# [Text shown]
# Morgaine, Childhood's End, Ringworld: Coming Soon (maybe)



## J-Sun (Apr 11, 2013)

C.J. Cherryh's Morgaine Saga
Clarke's _Childhood's End_ and Niven's _Ringworld_.

I'm not much of a science fantasy fan and not much of a fan of belated sequels but I love the original trilogy and belated sequel of the Morgaine science fantasy series. I think it could make a great film series, too. But these guys have apparently only done one film and a "3D thriller film" that's rated 4.3 out of 10 doesn't inspire me. And casting of Morgaine (and Vanye, really) is absolutely essential to get right.

The latter two are technically not movies as they are Syfy miniseries and, given that it's that channel, that doesn't fill me with confidence either and I don't see how they're going to be able to spend the money _Ringworld_ should require. _Childhood's End_ should be pretty doable though - easy to screw up but also easy to make a good one. Anyway, not technically on-topic but close enough and definitely related.

Anyway - all of this is theoretical and I'd believe 'em when I saw 'em but I thought they were interesting announcements.


----------



## EricWard (Apr 11, 2013)

All I will say about Syfy is this.

I have zero confidence in that channel to do anything right.


----------



## Lenny (Apr 11, 2013)

To be fair to SyFy, they were responsible for *Battlestar Galactica* and *Stargate: Universe* - both very good SF programmes, with fantastic production values.

But then, SyFy are also responsible for *Warehouse 13* and *Haven* - both not particularly good SFF programmes, with poor production values.

If their new series, *Defiance*, is any good, I'll give them the benefit of the doubt.

I will admit that, Like J-Sun, my initial reaction when I saw the news was: Great, we're going to get two low-budget, poorly made adaptations of classic science fiction...


----------



## EricWard (Apr 11, 2013)

[Text transcribed from pages]
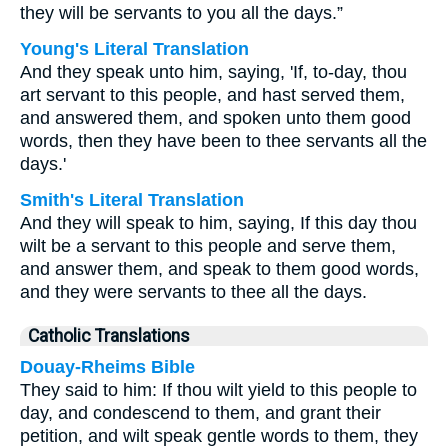
they will be servants to you all the days.”
Young's Literal Translation
And they speak unto him, saying, 'If, to-day, thou
art servant to this people, and hast served them,
and answered them, and spoken unto them good
words, then they have been to thee servants all the
days.'
Smith's Literal Translation
And they will speak to him, saying, If this day thou
wilt be a servant to this people and serve them,
and answer them, and speak to them good words,
and they were servants to thee all the days.
Catholic Translations
Douay-Rheims Bible
They said to him: If thou wilt yield to this people to
day, and condescend to them, and grant their
petition, and wilt speak gentle words to them, they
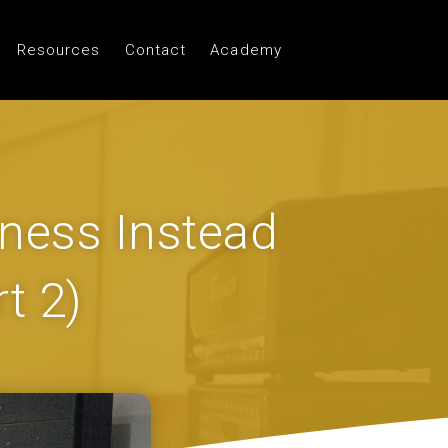
Resources
Contact
Academy
ness Instead
t 2)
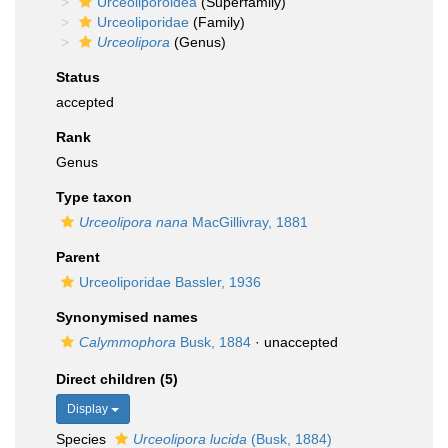
Urceoliporoidea
(Superfamily)
Urceoliporidae
(Family)
Urceolipora
(Genus)
Status
accepted
Rank
Genus
Type taxon
Urceolipora nana
MacGillivray, 1881
Parent
Urceoliporidae Bassler, 1936
Synonymised names
Calymmophora
Busk, 1884
·
unaccepted
Direct children (5)
Display
Species
Urceolipora lucida
(Busk, 1884)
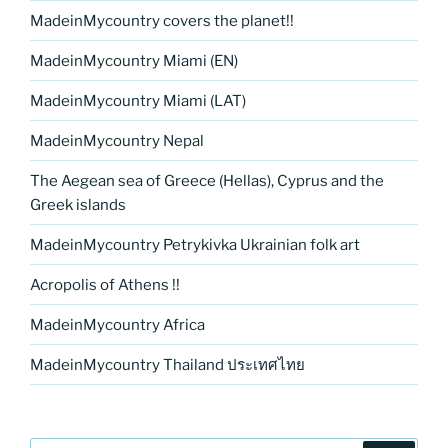
MadeinMycountry covers the planet!!
MadeinMycountry Miami (EN)
MadeinMycountry Miami (LAT)
MadeinMycountry Nepal
The Aegean sea of Greece (Hellas), Cyprus and the
Greek islands
MadeinMycountry Petrykivka Ukrainian folk art
Acropolis of Athens !!
MadeinMycountry Africa
MadeinMycountry Thailand ประเทศไทย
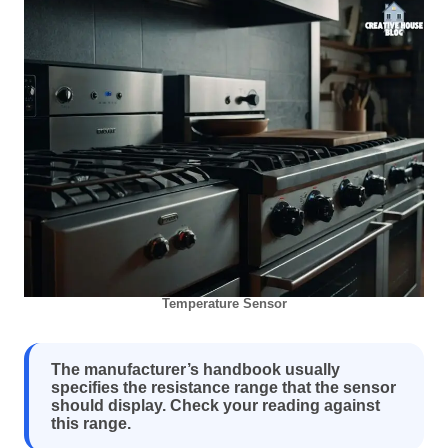
Temperature Sensor
The manufacturer’s handbook usually
specifies the resistance range that the sensor
should display. Check your reading against
this range.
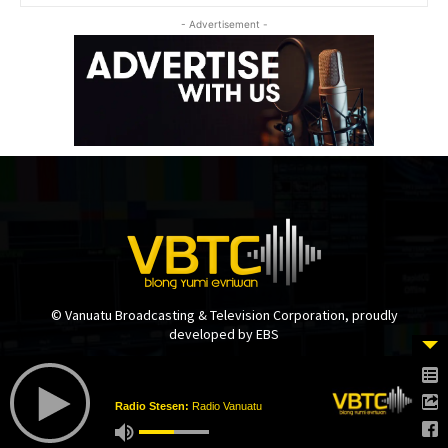
- Advertisement -
© Vanuatu Broadcasting & Television Corporation, proudly
developed by EBS
Radio Stesen:
Radio Vanuatu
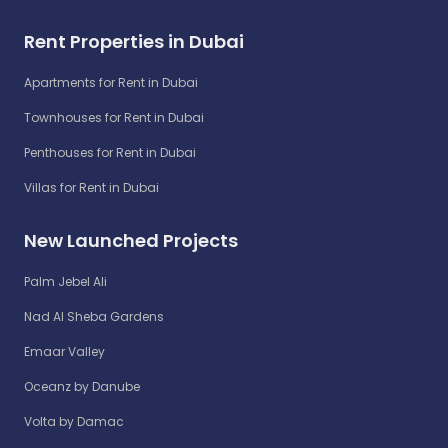
Rent Properties in Dubai
Apartments for Rent in Dubai
Townhouses for Rent in Dubai
Penthouses for Rent in Dubai
Villas for Rent in Dubai
New Launched Projects
Palm Jebel Ali
Nad Al Sheba Gardens
Emaar Valley
Oceanz by Danube
Volta by Damac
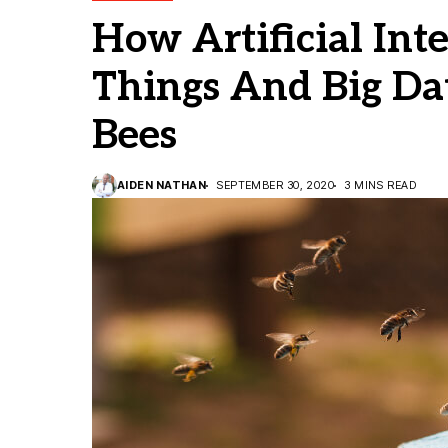
How Artificial Inte
Things And Big Da
Bees
AIDEN NATHAN
SEPTEMBER 30, 2020
3 MINS READ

# [Tasks and exercises]
[a] Extract, word for word, the stretch of the records from the line containing "Temperature Sensor" through the line containing "this range.".
[b] Continue the forum thread about the planned Morgaine, Childhood's End and Ringworld adaptations from the point where it stops.
The records are unrelated to the forum thread about the planned adaptations.

# [Results for each task]
[a]
Temperature Sensor
The manufacturer’s handbook usually
specifies the resistance range that the sensor
should display. Check your reading against
this range.

[b]
I mean, I do watch SyFy movies. They don't really take themselves seriously (at least I hope to god they don't) and they're good for a laugh with a group of friends, but their batting average for actual good programming is pretty slim.

Whenever they make a mini-series based on classic sci-fi (_Dune_, _Flash Gordon_) they were somewhat amusing at best. Say what you will about the De Laurentiis adaptations of those, at least they had rockin' soundtracks!


----------



## Gordian Knot (Apr 11, 2013)

SyFy (which I believe is properly pronounced SiFee) has a remarkable record. They have made dozens and dozens of made for TV movies. And every single last one of them has been either awful or Gawd Awful! Not a record to be proud of, but a record never the less!


----------



## Timba (Apr 11, 2013)

*Two classics being made into films*

This should be fun http://www.sfsignal.com/archives/20...s-ringworld-being-adapted-as-syfy-miniseries/


----------



## Connavar (Apr 12, 2013)

If it was another channel i would be excited to see these books adapted to TV.  Current Syfy is just known for awful tv movies.   Not like in Battlestar Galactica era when they had people who knew their SF working for them.


----------



## Steve Jordan (Apr 19, 2013)

J-Sun said:


> _Childhood's End_ should be pretty doable though - easy to screw up but also easy to make a good one.



You're not kidding: NBC's first attempt at _Childhood's End_, back in the seventies, gave us the original _V_.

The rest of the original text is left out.